General information
- Type: Experimental aircraft
- National origin: USSR
- Manufacturer: Belyayev
- Designer: Viktor Nikolayevich Belyayev & V.I. Yukharin

= Belyayev Babochka =

Experimental aircraft by Belyayev

The Belyayev Babochka was a tandem seat research aircraft designed in the USSR in 1939.

==Development==
Viktor Nikolayevich Belyayev had an illustrious early career with TsAGI, AVIAVnito, Aeroflot, OMOS, AGOS, KOSOS and the Tupolev OKB. He also designed and built several gliders from 1920, including flying wing designs.

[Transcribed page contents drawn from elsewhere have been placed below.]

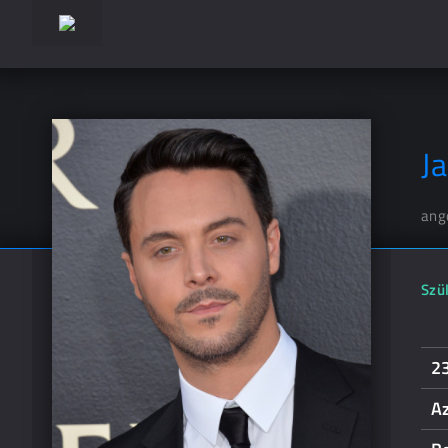
J
ang
Szül
2
Az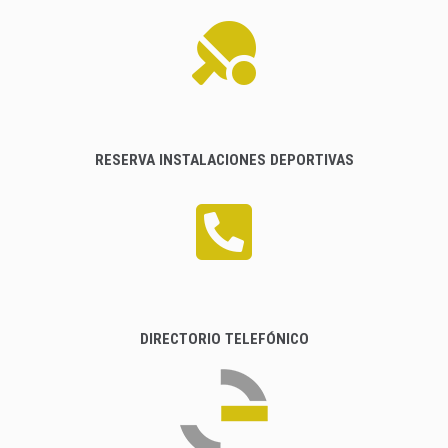
RESERVA INSTALACIONES DEPORTIVAS
DIRECTORIO TELEFÓNICO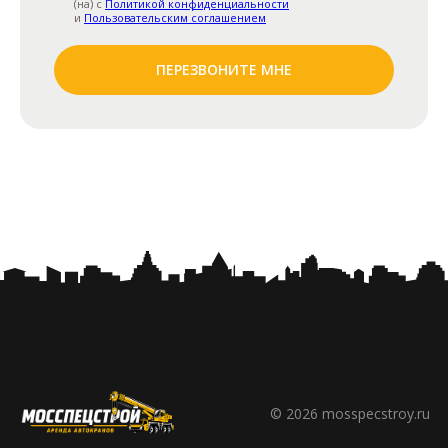
(на) с
Политикой конфиденциальности
и
Пользовательским соглашением
ПЕРЕЗВОНИТЕ МНЕ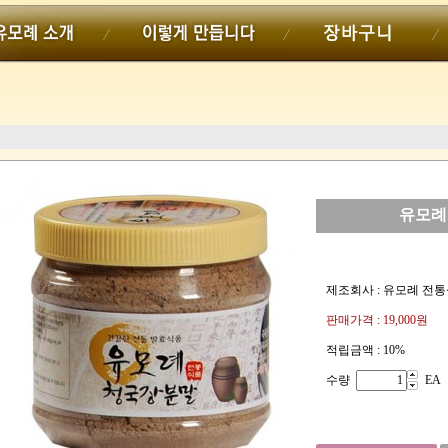
유모례
제조회사 : 유모례 전
판매가격 :
19,000원
적립금액 :
10%
수량
EA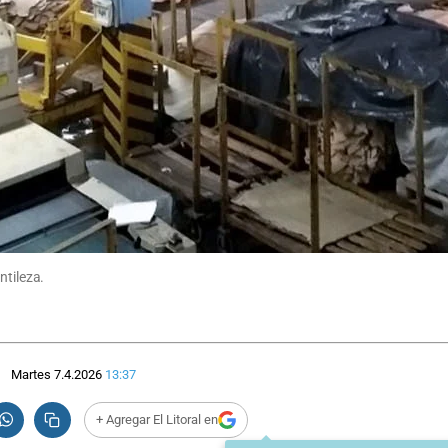
ntileza.
Martes 7.4.2026
13:37
+ Agregar El Litoral en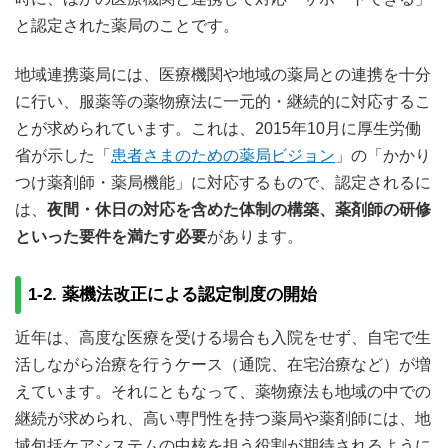
と認定された薬局のことです。
地域連携薬局には、医療機関や地域の薬局との連携を十分
に行い、服薬等の薬物療法に一元的・継続的に対応するこ
とが求められています。これは、2015年10月に厚生労働
省が示した「
患者さまのための薬局ビジョン
」の「かかり
つけ薬剤師・薬局機能」に対応するもので、認定されるに
は、
夜間・休日の対応を含めた体制の構築、薬剤師の研修
といった要件を満たす必要
があります。
1-2. 薬機法改正による認定制度の開始
近年は、高度な医療を受ける場合も入院をせず、自宅で生
活しながら治療を行うケース（通院、在宅治療など）が増
えています。それにともなって、薬物療法も地域の中での
継続が求められ、高い専門性を持つ薬局や薬剤師には、地
域包括ケアシステムの中核を担う役割が期待されるように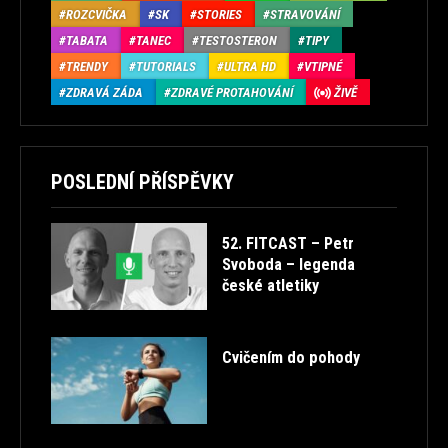
ROZCVIČKA
SK
STORIES
STRAVOVÁNÍ
TABATA
TANEC
TESTOSTERON
TIPY
TRENDY
TUTORIALS
ULTRA HD
VTIPNÉ
ZDRAVÁ ZÁDA
ZDRAVÉ PROTAHOVÁNÍ
ŽIVĚ
POSLEDNÍ PŘÍSPĚVKY
52. FITCAST – Petr
Svoboda – legenda
české atletiky
Cvičením do pohody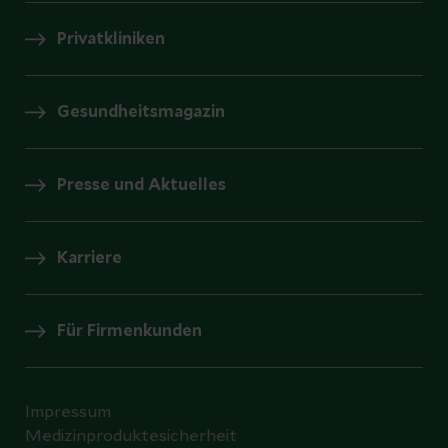
Privatkliniken
Gesundheitsmagazin
Presse und Aktuelles
Karriere
Für Firmenkunden
Impressum
Medizinproduktesicherheit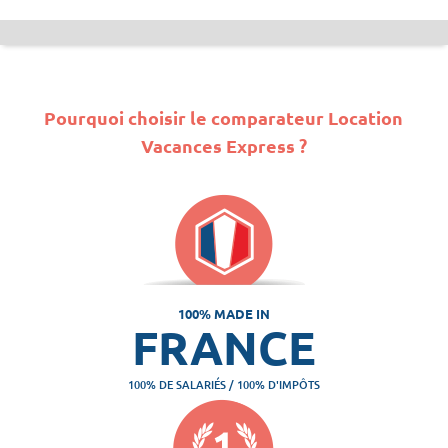
Pourquoi choisir le comparateur Location
Vacances Express ?
100% MADE IN
FRANCE
100% DE SALARIÉS / 100% D'IMPÔTS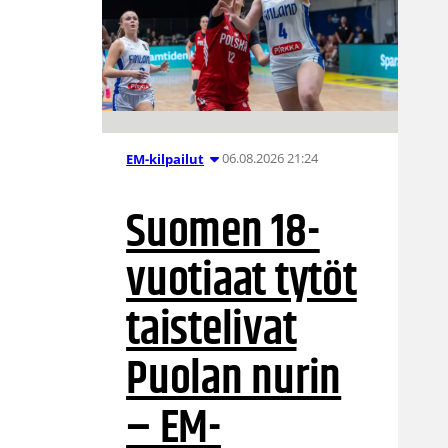
06.08.2026 21:24
EM-kilpailut
Suomen 18-
vuotiaat tytöt
taistelivat
Puolan nurin
– EM-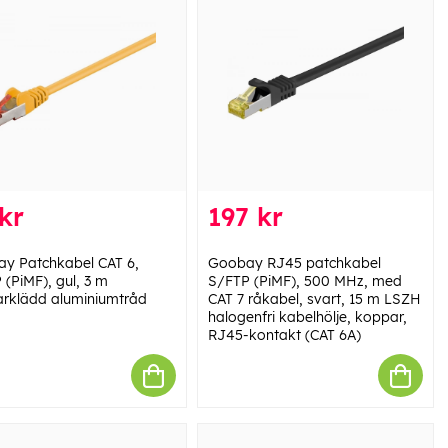
kr
197 kr
y Patchkabel CAT 6,
Goobay RJ45 patchkabel
 (PiMF), gul, 3 m
S/FTP (PiMF), 500 MHz, med
rklädd aluminiumtråd
CAT 7 råkabel, svart, 15 m LSZH
halogenfri kabelhölje, koppar,
RJ45-kontakt (CAT 6A)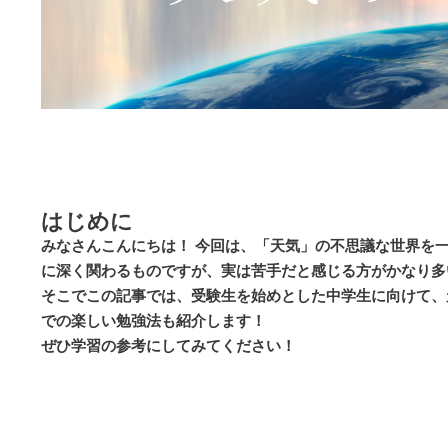
はじめに
みなさんこんにちは！ 今回は、「天気」の不思議な世界を一
に深く関わるものですが、実は苦手だと感じる方がかなり多
そこでこの記事では、受験生を始めとした中学生に向けて、
での楽しい勉強法も紹介します！
ぜひ学習の参考にしてみてください！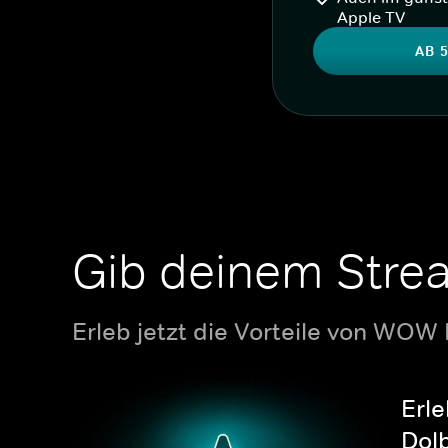
Apple TV
AB 5
Gib deinem Stre
Erleb jetzt die Vorteile von WOW
Erle
Dolb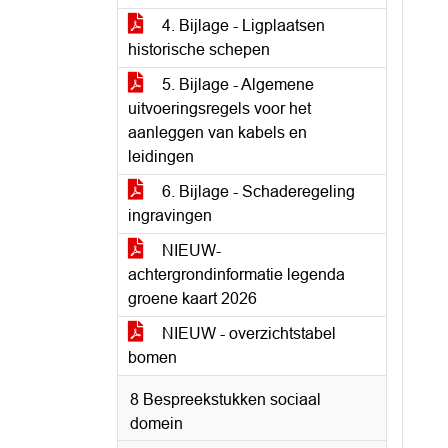
4. Bijlage - Ligplaatsen
historische schepen
5. Bijlage - Algemene
uitvoeringsregels voor het
aanleggen van kabels en
leidingen
6. Bijlage - Schaderegeling
ingravingen
NIEUW-
achtergrondinformatie legenda
groene kaart 2026
NIEUW - overzichtstabel
bomen
8 Bespreekstukken sociaal
domein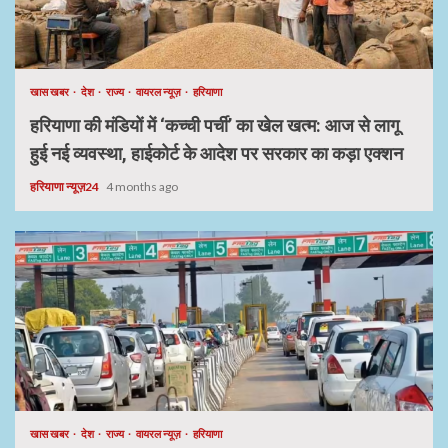
खास खबर
देश
राज्य
वायरल न्यूज़
हरियाणा
हरियाणा की मंडियों में ‘कच्ची पर्ची’ का खेल खत्म: आज से लागू
हुई नई व्यवस्था, हाईकोर्ट के आदेश पर सरकार का कड़ा एक्शन
हरियाणा न्यूज़24
4 months ago
खास खबर
देश
राज्य
वायरल न्यूज़
हरियाणा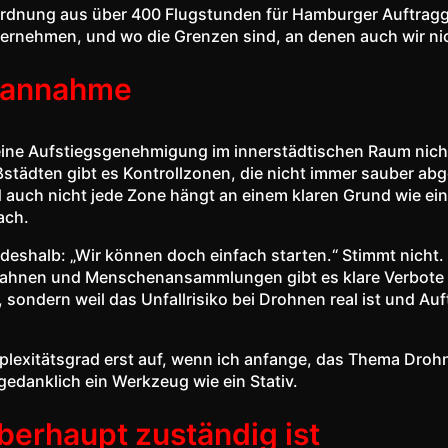
Einordnung aus über 400 Flugstunden für Hamburger Auftrag
bernehmen, und wo die Grenzen sind, an denen auch wir n
hlannahme
eine Aufstiegsgenehmigung im innerstädtischen Raum nich
tädten gibt es Kontrollzonen, die nicht immer sauber abge
und auch nicht jede Zone hängt an einem klaren Grund wie 
ach.
 deshalb: „Wir können doch einfach starten.“ Stimmt nicht
hnen und Menschenansammlungen gibt es klare Verbote od
, sondern weil das Unfallrisiko bei Drohnen real ist und A
mplexitätsgrad erst auf, wenn ich anfange, das Thema Dr
 gedanklich ein Werkzeug wie ein Stativ.
erhaupt zuständig ist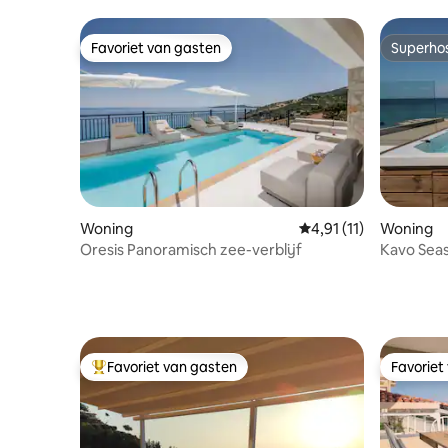
Favoriet van gasten
Superho
Favoriet van gasten
Superho
Woning
Gemiddelde beoordelin
4,91 (11)
Woning
Oresis Panoramisch zee-verblijf
Kavo Sea
Favoriet van gasten
Favoriet
Topfavoriet van gasten
Favoriet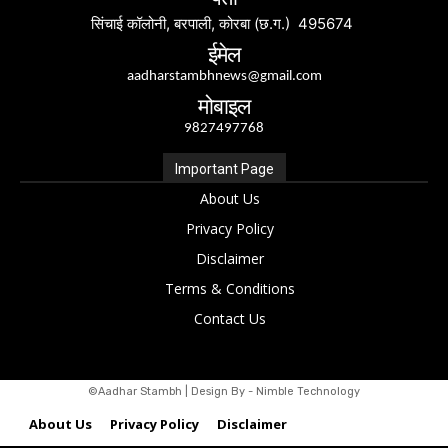
सिंचाई कॉलोनी, बरपाली, कोरबा (छ.ग.) 495674
ईमेल
aadharstambhnews@gmail.com
मोबाइल
9827497768
Important Page
About Us
Privacy Policy
Disclaimer
Terms & Conditions
Contact Us
©Aadhar Stambh | Design By - Nimble Technology
About Us
Privacy Policy
Disclaimer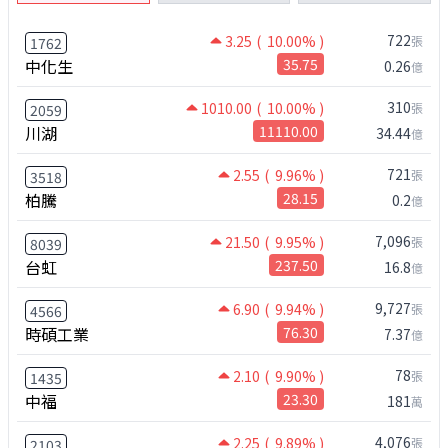
722
3.25
( 10.00% )
張
1762
中化生
35.75
0.26
億
310
1010.00
( 10.00% )
張
2059
川湖
11110.00
34.44
億
721
2.55
( 9.96% )
張
3518
柏騰
28.15
0.2
億
7,096
21.50
( 9.95% )
張
8039
台虹
237.50
16.8
億
9,727
6.90
( 9.94% )
張
4566
時碩工業
76.30
7.37
億
78
2.10
( 9.90% )
張
1435
中福
23.30
181
萬
4,076
2.25
( 9.89% )
張
2103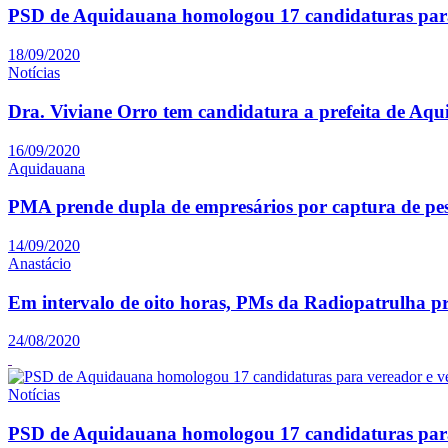
PSD de Aquidauana homologou 17 candidaturas para
18/09/2020
Notícias
Dra. Viviane Orro tem candidatura a prefeita de Aq
16/09/2020
Aquidauana
PMA prende dupla de empresários por captura de pe
14/09/2020
Anastácio
Em intervalo de oito horas, PMs da Radiopatrulha p
24/08/2020
Notícias
PSD de Aquidauana homologou 17 candidaturas para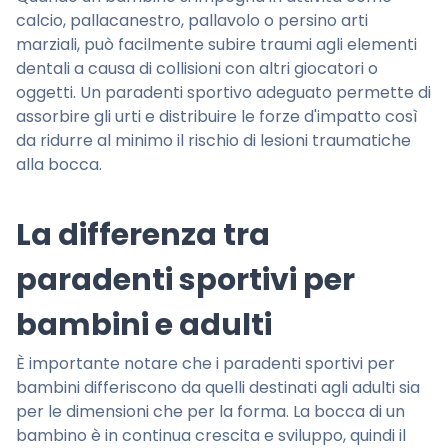
calcio, pallacanestro, pallavolo o persino arti
marziali, può facilmente subire traumi agli elementi
dentali a causa di collisioni con altri giocatori o
oggetti. Un paradenti sportivo adeguato permette di
assorbire gli urti e distribuire le forze d'impatto così
da ridurre al minimo il rischio di lesioni traumatiche
alla bocca.
La differenza tra
paradenti sportivi per
bambini e adulti
È importante notare che i paradenti sportivi per
bambini differiscono da quelli destinati agli adulti sia
per le dimensioni che per la forma. La bocca di un
bambino è in continua crescita e sviluppo, quindi il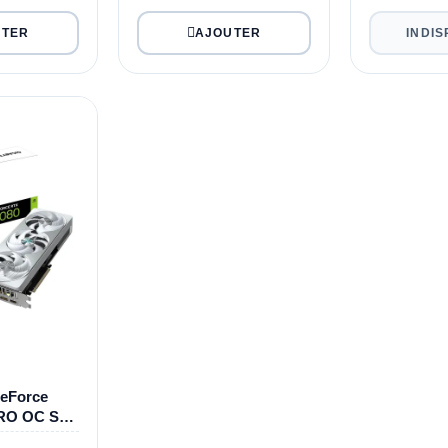
INDIS
eForce
RO OC SFF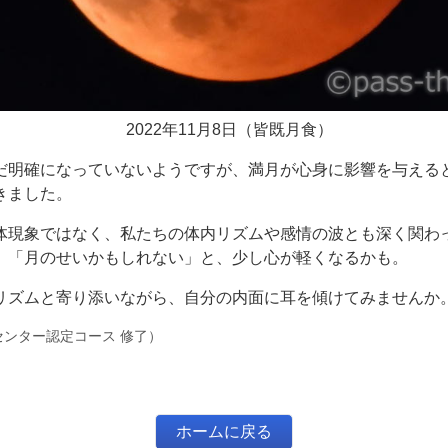
2022年11月8日（皆既月食）
だ明確になっていないようですが、満月が心身に影響を与える
きました。
体現象ではなく、私たちの体内リズムや感情の波とも深く関わ
、「月のせいかもしれない」と、少し心が軽くなるかも。
リズムと寄り添いながら、自分の内面に耳を傾けてみませんか
ンター認定コース 修了）
ホームに戻る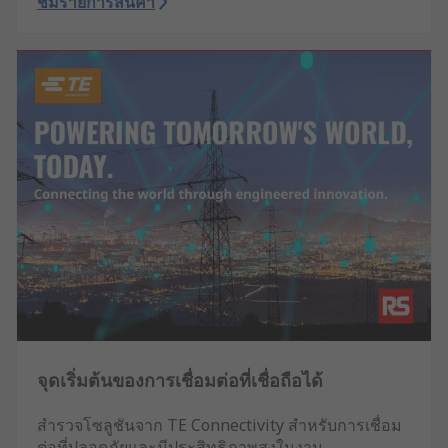
ชมรายการสินค้า
จุดเริ่มต้นของการเชื่อมต่อที่เชื่อถือได้
สำรวจโซลูชันจาก TE Connectivity สำหรับการเชื่อม
ต่อที่ปลอดภัยและมีประสิทธิภาพสูงในงาน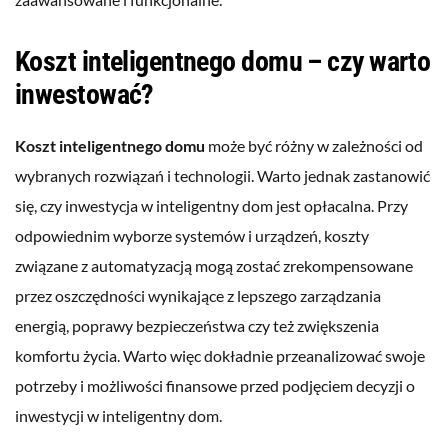
Koszt inteligentnego domu – czy warto
inwestować?
Koszt inteligentnego domu
może być różny w zależności od
wybranych rozwiązań i technologii. Warto jednak zastanowić
się, czy inwestycja w inteligentny dom jest opłacalna. Przy
odpowiednim wyborze systemów i urządzeń, koszty
związane z automatyzacją mogą zostać zrekompensowane
przez oszczędności wynikające z lepszego zarządzania
energią, poprawy bezpieczeństwa czy też zwiększenia
komfortu życia. Warto więc dokładnie przeanalizować swoje
potrzeby i możliwości finansowe przed podjęciem decyzji o
inwestycji w inteligentny dom.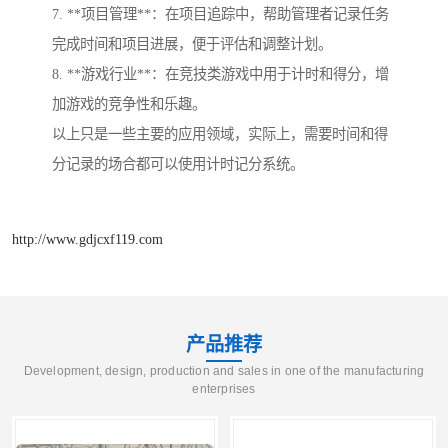
7. **项目管理**：在项目追踪中，帮助管理者记录任务
完成时间和项目进展，便于评估和调整计划。
8. **游戏行业**：在竞技类游戏中用于计时和得分，增
加游戏的竞争性和乐趣。
以上只是一些主要的应用领域，实际上，需要时间和得
分记录的场合都可以使用计时记分系统。
http://www.gdjcxf119.com
产品推荐
Development, design, production and sales in one of the manufacturing
enterprises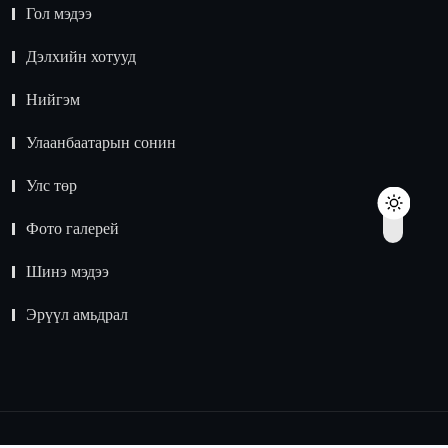
Гол мэдээ
Дэлхийн хотууд
Нийгэм
Улаанбаатарын сонин
Улс төр
Фото галерей
Шинэ мэдээ
Эрүүл амьдрал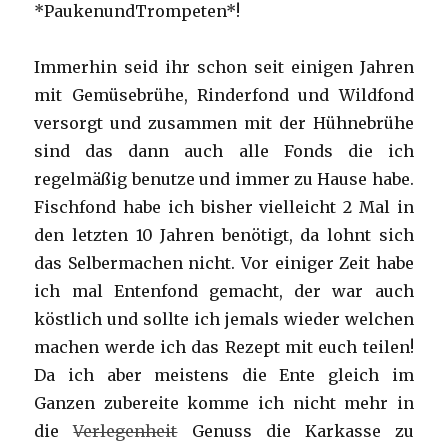
*PaukenundTrompeten*!
Immerhin seid ihr schon seit einigen Jahren
mit Gemüsebrühe, Rinderfond und Wildfond
versorgt und zusammen mit der Hühnebrühe
sind das dann auch alle Fonds die ich
regelmäßig benutze und immer zu Hause habe.
Fischfond habe ich bisher vielleicht 2 Mal in
den letzten 10 Jahren benötigt, da lohnt sich
das Selbermachen nicht. Vor einiger Zeit habe
ich mal Entenfond gemacht, der war auch
köstlich und sollte ich jemals wieder welchen
machen werde ich das Rezept mit euch teilen!
Da ich aber meistens die Ente gleich im
Ganzen zubereite komme ich nicht mehr in
die
Verlegenheit
Genuss die Karkasse zu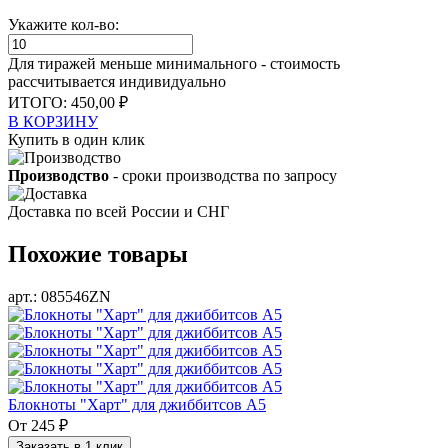
Укажите кол-во:
Для тиражей меньше минимального - стоимость
рассчитывается индивидуально
ИТОГО:
450,00 ₽
В КОРЗИНУ
Купить в один клик
Производство
- сроки производства по запросу
Доставка по всей России и СНГ
Похожие товары
арт.: 085546ZN
Блокноты "Харт" для джиббитсов А5
От
245 ₽
Заказать в 1 клик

Belalyev and V.I. Yukharin, at the Kazan Aviation Institute, designed a tandem seat single-engine research aircraft to investigate the properties of Belyayev's forward swept wing with raked tips, used on the Belyayev DB-LK, particularly the resistance to structural instability and aileron reversal. The aircraft was to have had quite sharply swept forward inner wings, with the outer third swept back at a similar angle, all with ailerons, except for flaps on the inner half of the inner wings. Relatively small tail surfaces were envisioned at the end of a relatively long fuselage. The pilot and observer sat in enclosed cockpits, with the observer's cockpit halfway between the pilot's cockpit and the tail unit.